What’s the difference between a catholic (or any deist) saying “you shall not kill” and an atheist saying “you shall not kill”?
In the first case the justification, in too many cases, ends at “it’s god’s will” or some derivation thereof. In the second, for however flawed it may be, the justification is based on reasoning. The first requires you to have faith, and I can’t tell you how many arguments I’ve had with local religious figures where that’s their final statement. The second allows you to disagree and challenge the validity of the statement. The first encourages you to believe, the second to think and judge continually.

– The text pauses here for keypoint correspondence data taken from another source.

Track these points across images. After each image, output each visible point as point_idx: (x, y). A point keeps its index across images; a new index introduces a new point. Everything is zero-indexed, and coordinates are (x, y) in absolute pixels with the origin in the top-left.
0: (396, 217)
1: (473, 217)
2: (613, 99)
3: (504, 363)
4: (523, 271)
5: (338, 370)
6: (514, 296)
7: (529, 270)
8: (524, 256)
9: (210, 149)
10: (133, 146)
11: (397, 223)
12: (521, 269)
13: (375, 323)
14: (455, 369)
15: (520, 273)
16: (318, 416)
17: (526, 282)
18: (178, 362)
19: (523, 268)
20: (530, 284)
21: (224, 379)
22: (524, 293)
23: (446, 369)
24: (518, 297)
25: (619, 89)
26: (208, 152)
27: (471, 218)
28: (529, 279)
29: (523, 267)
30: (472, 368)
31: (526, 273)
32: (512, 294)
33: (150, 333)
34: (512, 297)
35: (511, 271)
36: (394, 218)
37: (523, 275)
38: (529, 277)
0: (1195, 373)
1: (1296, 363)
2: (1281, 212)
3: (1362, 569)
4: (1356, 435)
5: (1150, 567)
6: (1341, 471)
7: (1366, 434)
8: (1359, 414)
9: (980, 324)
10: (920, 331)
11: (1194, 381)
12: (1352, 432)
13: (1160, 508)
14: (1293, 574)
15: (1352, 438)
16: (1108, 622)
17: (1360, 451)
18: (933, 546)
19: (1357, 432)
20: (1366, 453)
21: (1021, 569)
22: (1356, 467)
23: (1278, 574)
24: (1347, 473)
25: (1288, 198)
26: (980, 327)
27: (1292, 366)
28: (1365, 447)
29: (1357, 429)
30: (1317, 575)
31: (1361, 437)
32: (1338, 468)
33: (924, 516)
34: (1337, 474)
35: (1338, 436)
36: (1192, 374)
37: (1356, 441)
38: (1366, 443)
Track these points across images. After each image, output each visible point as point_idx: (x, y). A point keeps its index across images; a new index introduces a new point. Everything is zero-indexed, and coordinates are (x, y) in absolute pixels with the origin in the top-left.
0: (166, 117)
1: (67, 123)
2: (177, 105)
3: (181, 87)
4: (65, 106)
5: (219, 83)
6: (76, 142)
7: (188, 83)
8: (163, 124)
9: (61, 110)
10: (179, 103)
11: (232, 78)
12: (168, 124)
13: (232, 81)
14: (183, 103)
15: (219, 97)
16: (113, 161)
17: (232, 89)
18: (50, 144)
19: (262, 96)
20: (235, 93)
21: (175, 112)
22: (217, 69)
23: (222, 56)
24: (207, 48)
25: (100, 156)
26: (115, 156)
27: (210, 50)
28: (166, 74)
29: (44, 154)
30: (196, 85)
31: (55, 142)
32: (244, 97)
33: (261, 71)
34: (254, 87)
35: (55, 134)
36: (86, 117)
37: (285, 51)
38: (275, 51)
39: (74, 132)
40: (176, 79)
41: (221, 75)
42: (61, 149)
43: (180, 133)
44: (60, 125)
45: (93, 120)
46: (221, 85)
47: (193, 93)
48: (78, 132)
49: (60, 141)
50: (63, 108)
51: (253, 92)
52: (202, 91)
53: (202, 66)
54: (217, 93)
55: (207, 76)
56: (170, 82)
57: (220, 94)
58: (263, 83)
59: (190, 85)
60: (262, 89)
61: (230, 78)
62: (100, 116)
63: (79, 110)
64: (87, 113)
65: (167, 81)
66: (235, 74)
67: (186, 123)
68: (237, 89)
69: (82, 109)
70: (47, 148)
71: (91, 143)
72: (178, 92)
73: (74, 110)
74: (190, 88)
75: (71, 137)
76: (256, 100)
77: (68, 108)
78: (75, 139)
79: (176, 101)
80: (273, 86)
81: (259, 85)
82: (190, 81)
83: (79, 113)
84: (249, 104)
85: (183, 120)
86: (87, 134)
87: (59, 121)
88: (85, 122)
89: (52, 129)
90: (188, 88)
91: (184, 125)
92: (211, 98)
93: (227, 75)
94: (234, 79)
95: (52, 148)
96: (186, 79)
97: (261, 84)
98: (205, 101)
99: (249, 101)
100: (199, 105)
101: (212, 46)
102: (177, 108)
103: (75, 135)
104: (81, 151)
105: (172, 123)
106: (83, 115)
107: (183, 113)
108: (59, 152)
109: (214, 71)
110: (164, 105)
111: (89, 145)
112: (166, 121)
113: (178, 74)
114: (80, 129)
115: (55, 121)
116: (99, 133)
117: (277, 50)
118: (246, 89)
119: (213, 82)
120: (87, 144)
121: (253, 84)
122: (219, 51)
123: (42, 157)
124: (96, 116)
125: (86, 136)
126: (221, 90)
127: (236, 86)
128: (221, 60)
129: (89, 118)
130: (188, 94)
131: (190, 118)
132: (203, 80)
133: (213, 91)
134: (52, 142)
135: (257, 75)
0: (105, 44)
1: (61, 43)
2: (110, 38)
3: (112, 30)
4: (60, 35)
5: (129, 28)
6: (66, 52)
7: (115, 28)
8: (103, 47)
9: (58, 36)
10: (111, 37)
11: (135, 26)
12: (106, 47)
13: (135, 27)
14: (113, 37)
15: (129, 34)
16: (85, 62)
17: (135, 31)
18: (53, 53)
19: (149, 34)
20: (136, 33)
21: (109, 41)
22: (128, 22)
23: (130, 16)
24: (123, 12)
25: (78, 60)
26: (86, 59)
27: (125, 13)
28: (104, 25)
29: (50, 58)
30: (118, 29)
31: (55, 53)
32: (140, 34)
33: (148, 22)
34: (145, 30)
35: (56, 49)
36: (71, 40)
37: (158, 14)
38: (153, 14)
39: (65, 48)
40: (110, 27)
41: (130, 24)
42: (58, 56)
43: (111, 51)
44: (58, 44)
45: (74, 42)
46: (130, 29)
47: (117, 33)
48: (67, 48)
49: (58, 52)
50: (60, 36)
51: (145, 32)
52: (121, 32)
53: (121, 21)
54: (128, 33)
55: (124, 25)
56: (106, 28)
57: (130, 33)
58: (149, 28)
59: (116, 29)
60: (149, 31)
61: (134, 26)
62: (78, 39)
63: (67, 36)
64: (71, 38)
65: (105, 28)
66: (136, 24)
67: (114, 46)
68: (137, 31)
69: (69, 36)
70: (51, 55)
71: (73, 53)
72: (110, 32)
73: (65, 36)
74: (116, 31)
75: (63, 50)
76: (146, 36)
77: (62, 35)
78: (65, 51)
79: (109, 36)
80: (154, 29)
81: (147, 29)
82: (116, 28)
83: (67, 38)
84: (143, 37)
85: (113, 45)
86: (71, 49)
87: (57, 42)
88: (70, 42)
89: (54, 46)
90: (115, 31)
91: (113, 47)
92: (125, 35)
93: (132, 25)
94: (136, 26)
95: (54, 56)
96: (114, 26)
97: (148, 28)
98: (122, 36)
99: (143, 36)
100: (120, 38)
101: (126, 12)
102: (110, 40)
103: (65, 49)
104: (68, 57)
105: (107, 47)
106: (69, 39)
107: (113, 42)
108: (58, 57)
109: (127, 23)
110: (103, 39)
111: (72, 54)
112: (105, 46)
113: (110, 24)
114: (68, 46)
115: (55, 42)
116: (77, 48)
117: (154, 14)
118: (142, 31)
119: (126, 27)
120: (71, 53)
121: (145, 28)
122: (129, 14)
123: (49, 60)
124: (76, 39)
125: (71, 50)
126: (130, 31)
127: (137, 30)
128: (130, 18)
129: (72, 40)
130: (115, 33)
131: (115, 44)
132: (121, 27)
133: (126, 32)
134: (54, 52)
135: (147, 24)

This becomes very dangerous when you have a class structure. Anyone can argue in the second case, reason and thought are not restricted by class or privilege (though granted, their accessibility and reach may be). And if you are open to reason then being wrong is nothing more than seeing the greater logic of your opponents argument. But in the first case, you are led. As the leaders of your faith interpret the words, writings, and laws you follow so must you adopt their interpretation or risk being exiled. Those interpretations are combined with the leaders motives (there’s your politicizing religion – I need votes, I’ll appeal to my [fill in the religion] brethren by pitching how strongly I’ll defend our core beliefs against non-belivers; though sadly it seems everyone does this religious or not) are part of the reason there are so many divisions of faith, including extremists.